Return, from the listing below, every line that includes "size".

--

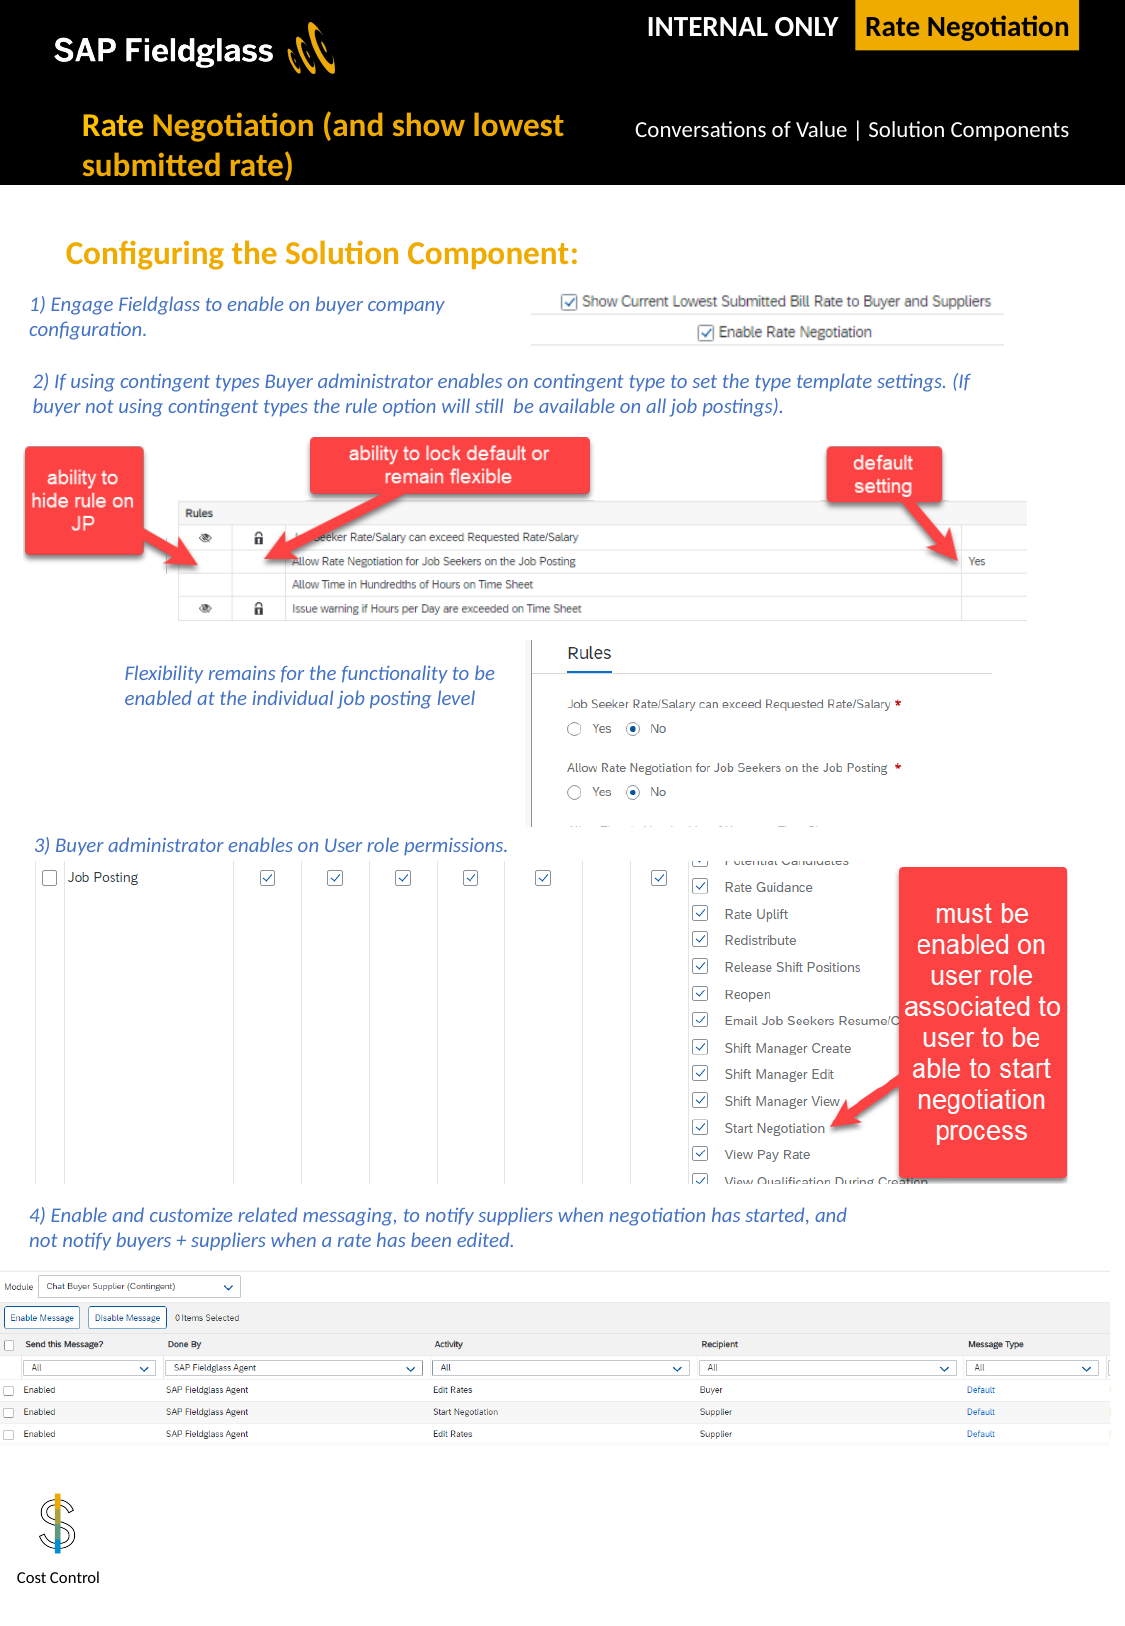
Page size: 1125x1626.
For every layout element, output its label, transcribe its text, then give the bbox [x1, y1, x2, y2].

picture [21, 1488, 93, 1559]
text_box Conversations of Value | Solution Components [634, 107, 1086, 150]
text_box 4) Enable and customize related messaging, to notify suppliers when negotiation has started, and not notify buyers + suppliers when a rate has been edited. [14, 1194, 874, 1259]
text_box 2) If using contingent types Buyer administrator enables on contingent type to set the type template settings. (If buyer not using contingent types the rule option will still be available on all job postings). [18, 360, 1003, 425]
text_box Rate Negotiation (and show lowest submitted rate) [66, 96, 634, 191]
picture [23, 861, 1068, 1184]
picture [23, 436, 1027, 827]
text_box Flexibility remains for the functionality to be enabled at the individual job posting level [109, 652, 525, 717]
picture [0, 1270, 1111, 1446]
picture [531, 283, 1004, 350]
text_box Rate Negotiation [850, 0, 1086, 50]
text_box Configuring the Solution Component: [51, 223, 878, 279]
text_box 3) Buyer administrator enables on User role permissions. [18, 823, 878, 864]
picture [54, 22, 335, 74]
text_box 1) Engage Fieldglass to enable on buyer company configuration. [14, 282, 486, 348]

--

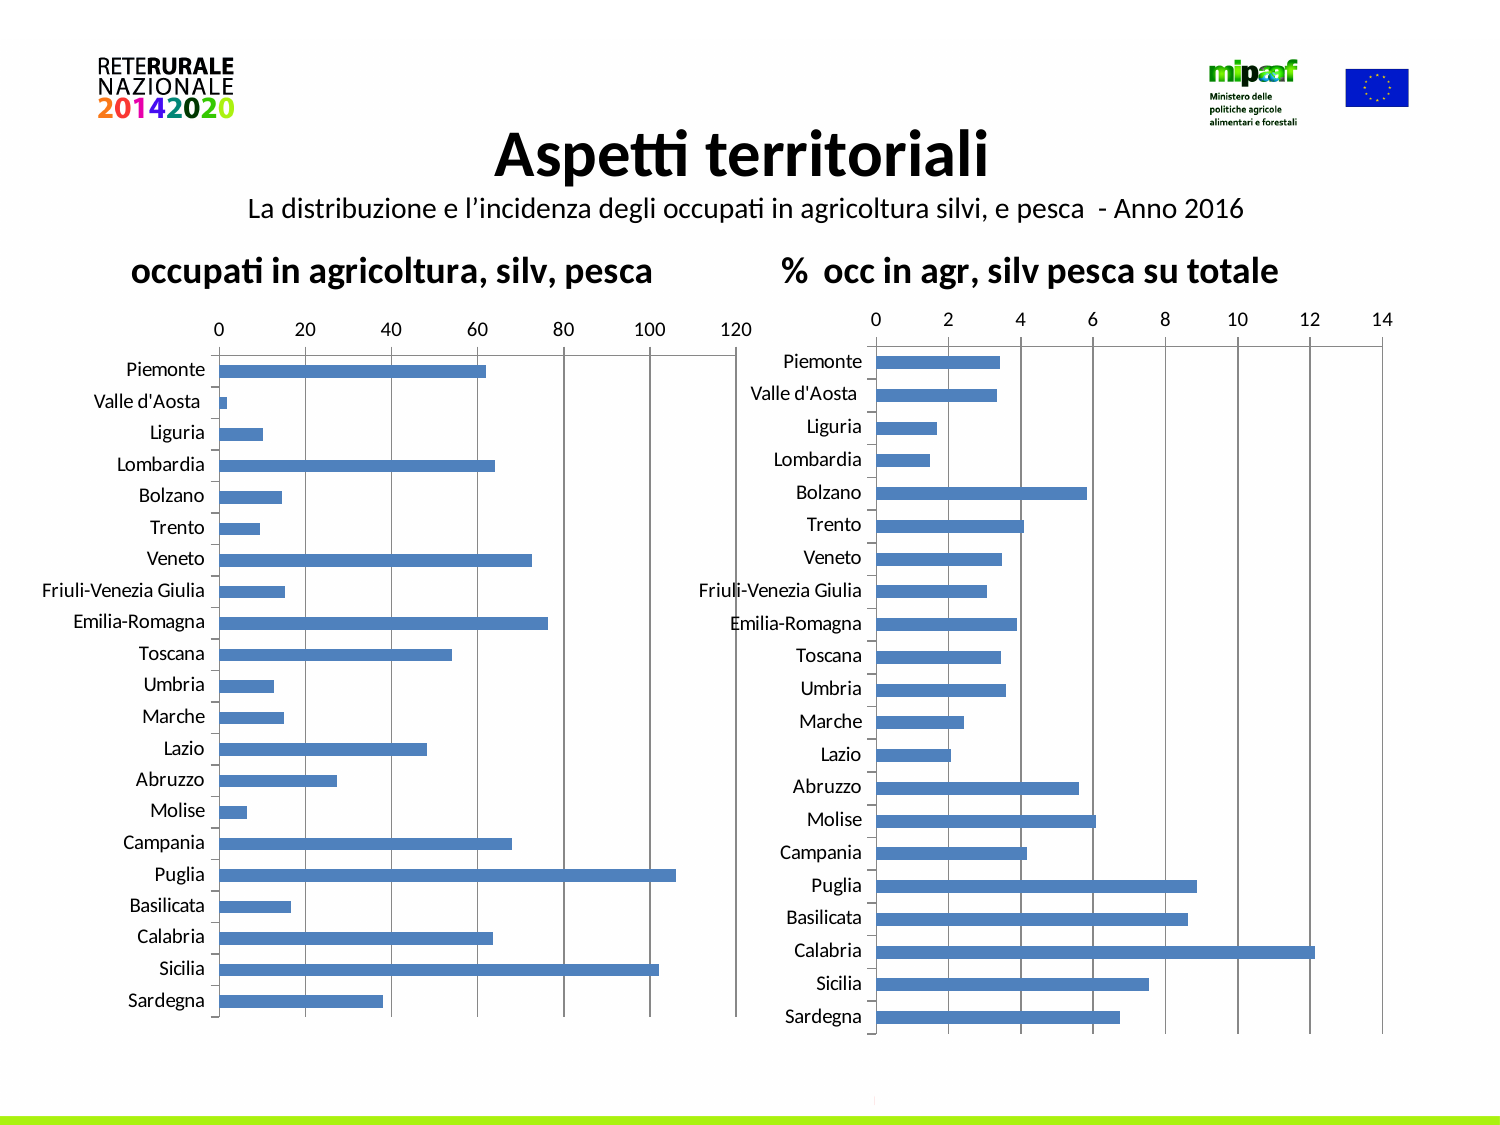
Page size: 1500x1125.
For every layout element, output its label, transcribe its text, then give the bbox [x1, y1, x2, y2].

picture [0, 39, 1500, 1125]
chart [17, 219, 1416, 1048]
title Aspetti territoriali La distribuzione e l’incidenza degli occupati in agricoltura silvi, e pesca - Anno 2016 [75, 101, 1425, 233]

--

§ **RESPONSE AREA**
Page size: 1125x1626.
Page size: 1500x1125.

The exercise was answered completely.